The big man began clapping his hands rhythmically. The piano took it up. Other people began to clap. “What I mean, are we alive here or just waiting for the wagon to pick us up? How’s that again, can’t hear you!” A roar of pleasure as he cupped his hand to his ear. “Well, come on, let me hear it!” A louder roar. Pete, Pete; a gabble of voices. “I got nothing against Fred,” said the bald man earnestly in the middle of the noise. “I mean for a square he’s a nice guy.” “Know what you mean,” said the pop-eyed man, “I mean like he doesn’t mean it.” “Sure,” said the bald man, “but, Jesus, that sweaty undershirt and all …” Then they both burst out laughing as the big man made a comic face, tongue lolling, eyes crossed. Pete, Pete, Pete; the room was really jumping; it was a great party, and everything was all right far into the night.

THE OTHER WIFE

by Jack Finney

from The Saturday Evening Post

In a recent volume of considerable arrogance, ill-considered opinion, and unconsidering slovenliness of research, a British humorist with pretensions to critical judgment of science fantasy, one Kingsley Amis, refers to the (unnamed) writer of a story entitled “Of Missing Persons” as “an author who has yet to make his name.”

“ ‘Of Missing Persons,’ “ says Mr. Amis, “is one of those things that offer themselves for analysis with an almost suspicious readiness.” I was not able to determine, in the three pages of quotes and comments that followed, just what analysis was being made, or whose readiness for what was under suspicion—but I may have been prejudiced by having read the story, several times, with great enjoyment, when it was included in the first annual volume of SF.
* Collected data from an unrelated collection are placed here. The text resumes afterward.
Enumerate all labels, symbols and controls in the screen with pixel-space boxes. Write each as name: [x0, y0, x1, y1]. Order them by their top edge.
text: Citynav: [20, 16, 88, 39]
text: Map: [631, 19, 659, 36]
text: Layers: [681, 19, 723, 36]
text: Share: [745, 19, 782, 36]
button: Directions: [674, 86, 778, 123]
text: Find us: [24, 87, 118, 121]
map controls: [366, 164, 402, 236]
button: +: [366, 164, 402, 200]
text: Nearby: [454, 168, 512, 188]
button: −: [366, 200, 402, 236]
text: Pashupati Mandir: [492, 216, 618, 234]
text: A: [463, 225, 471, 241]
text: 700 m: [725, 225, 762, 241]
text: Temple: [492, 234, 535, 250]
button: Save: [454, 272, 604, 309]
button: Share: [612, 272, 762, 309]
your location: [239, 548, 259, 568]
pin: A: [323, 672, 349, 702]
For the benefit of any readers who, like Mr. Amis, are unfamiliar with the author’s work—the name is Finney. Jack Finney. And it has been a familiar one in science-fantasy since Robert Heinlein’s 1951 anthology, “Tomorrow the Stars,” first offered it to the specialty field.

Mr. Finney’s most recent books include The Third level (Rinehart and Dell Book) and The Body Snatchers (Dell First Editions).

* * * *

“… Will let me know the number of the pattern,” my wife was saying, following me down the hall toward our bedroom, “and I can knit it myself if I get the blocking done.” I think she said blocking, anyway-whatever that means. And I nodded, unbuttoning my shirt as I walked; it had been hot out today, and I was eager to get out of my office clothes. I began thinking about a dark-green eight-thousand-dollar sports car I’d seen during noon hour in that big showroom on Park Avenue.
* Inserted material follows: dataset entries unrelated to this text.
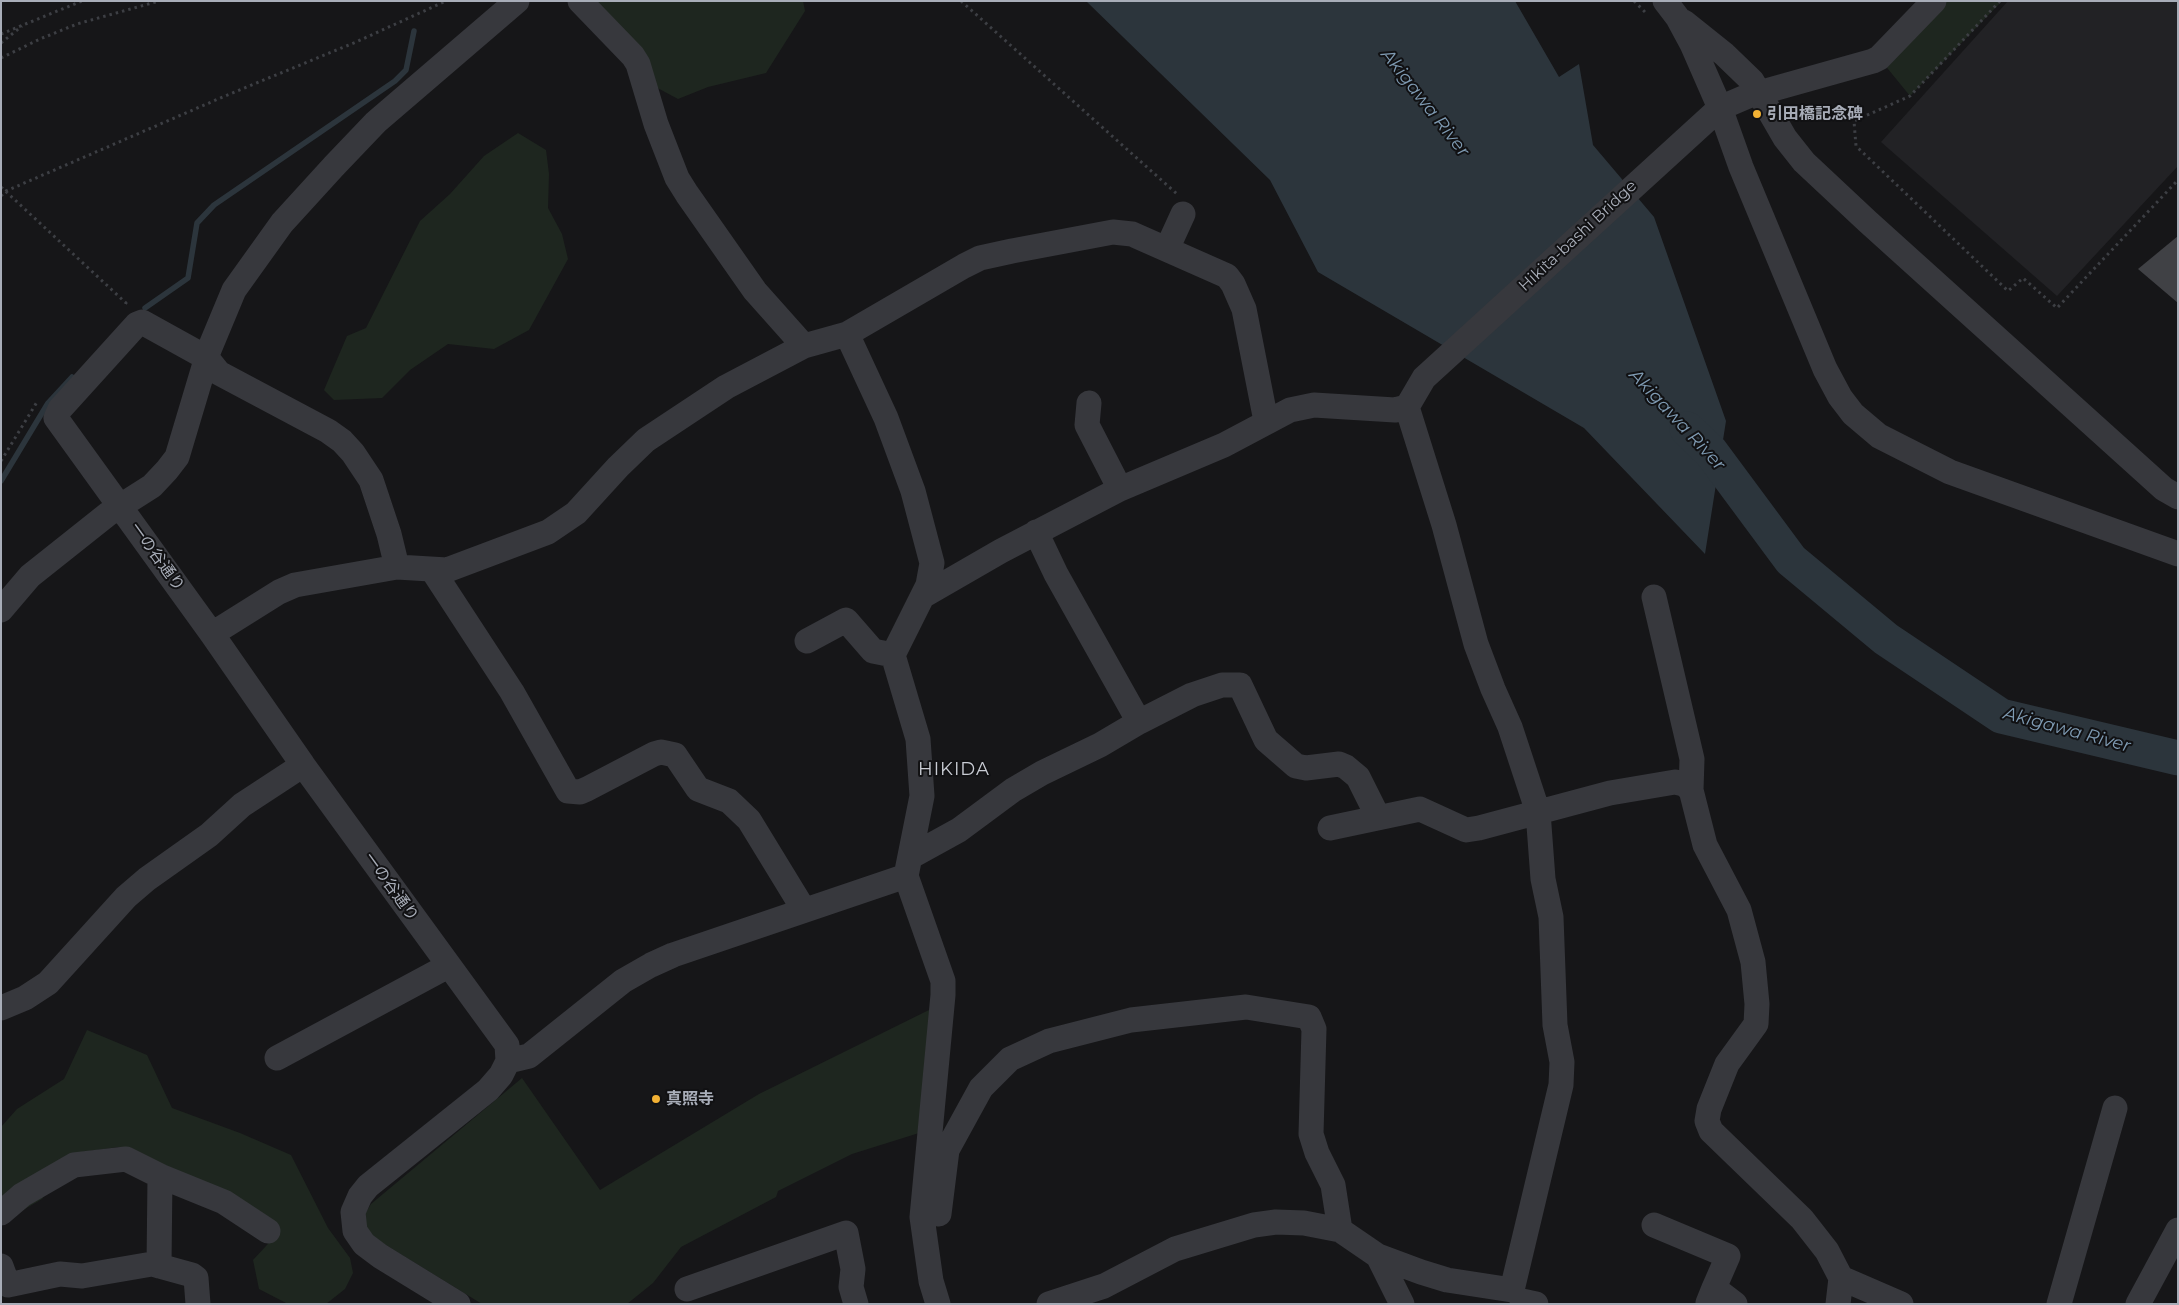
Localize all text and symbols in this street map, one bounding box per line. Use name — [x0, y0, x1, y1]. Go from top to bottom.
water label: Akigawa River — [1376, 45, 1474, 161]
place label: 引田橋記念碑 — [1767, 104, 1863, 124]
marker: 引田橋記念碑 — [1751, 108, 1763, 120]
street label: Hikita-bashi Bridge — [1515, 176, 1641, 296]
water label: Akigawa River — [1624, 365, 1730, 475]
street label: 一の谷通り — [126, 519, 188, 595]
water label: Akigawa River — [2001, 703, 2133, 757]
district label: HIKIDA — [917, 759, 991, 781]
street label: 一の谷通り — [360, 849, 422, 925]
place label: 真照寺 — [666, 1089, 714, 1109]
marker: 真照寺 — [650, 1093, 662, 1105]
“… kind of a ribbed pattern with a matching freggel-heggis,” my wife seemed to be saying as I stopped at my dresser. I tossed my shirt on the bed and turned to the mirror, arching my chest.
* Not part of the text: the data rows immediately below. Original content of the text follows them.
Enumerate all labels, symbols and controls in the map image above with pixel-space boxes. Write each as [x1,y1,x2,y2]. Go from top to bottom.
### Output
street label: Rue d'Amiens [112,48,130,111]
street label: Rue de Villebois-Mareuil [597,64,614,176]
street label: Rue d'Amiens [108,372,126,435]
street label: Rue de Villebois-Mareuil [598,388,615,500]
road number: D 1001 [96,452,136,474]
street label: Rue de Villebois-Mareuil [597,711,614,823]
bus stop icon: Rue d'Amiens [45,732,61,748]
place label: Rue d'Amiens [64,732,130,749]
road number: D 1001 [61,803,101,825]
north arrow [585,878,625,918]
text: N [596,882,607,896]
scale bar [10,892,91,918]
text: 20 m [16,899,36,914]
“… middy collar, batten-barton sleeves with sixteen rows of smeddlycup balderdashes….” Pretty good chest and shoulders, I thought, staring in the mirror; I’m twenty-six years old, kind of thin faced, not bad-looking, not good-looking.

“… dropped hem, doppelganger waist, maroon-green, and a sort of frimble-framble daisystitch….” Probably want two or three thousand bucks down on a car like that, I thought; the payments’d be more than the rent on this whole apartment. I began emptying the change out of my pants pockets, glancing at each of the coins. When I was a kid there used to be an ad in a boys’ magazine; “Coin collecting can be PROFITABLE,” it read, “and FUN too! Why don’t you start TODAY!” It explained that a 1913 Liberty-head nickel-“and many others!”-was worth thousands, and I guess I’m still looking for one.

“So what do you think?” Marion was saying. “You think they’d go well together?”

“Sure.” I nodded at her reflection in my dresser mirror; she stood leaning in the bedroom doorway, arms folded, staring at the back of my head. “They’d look fine.” I brought a dime up to my eyes for a closer look; it was minted in 1958 and had a profile of Woodrow Wilson, and I turned to Marion. “Hey, look,” I said, “here’s a new kind of dime-Woodrow Wilson.” But she wouldn’t look at my hand. She just stood there with her arms folded, glaring at me; and I said, “Now what? What have I done wrong now?” Marion wouldn’t answer, and I walked to my closet and began looking for some wash pants. After a moment I said coaxingly, “Come on, Sweetfeet, what’d I do wrong?”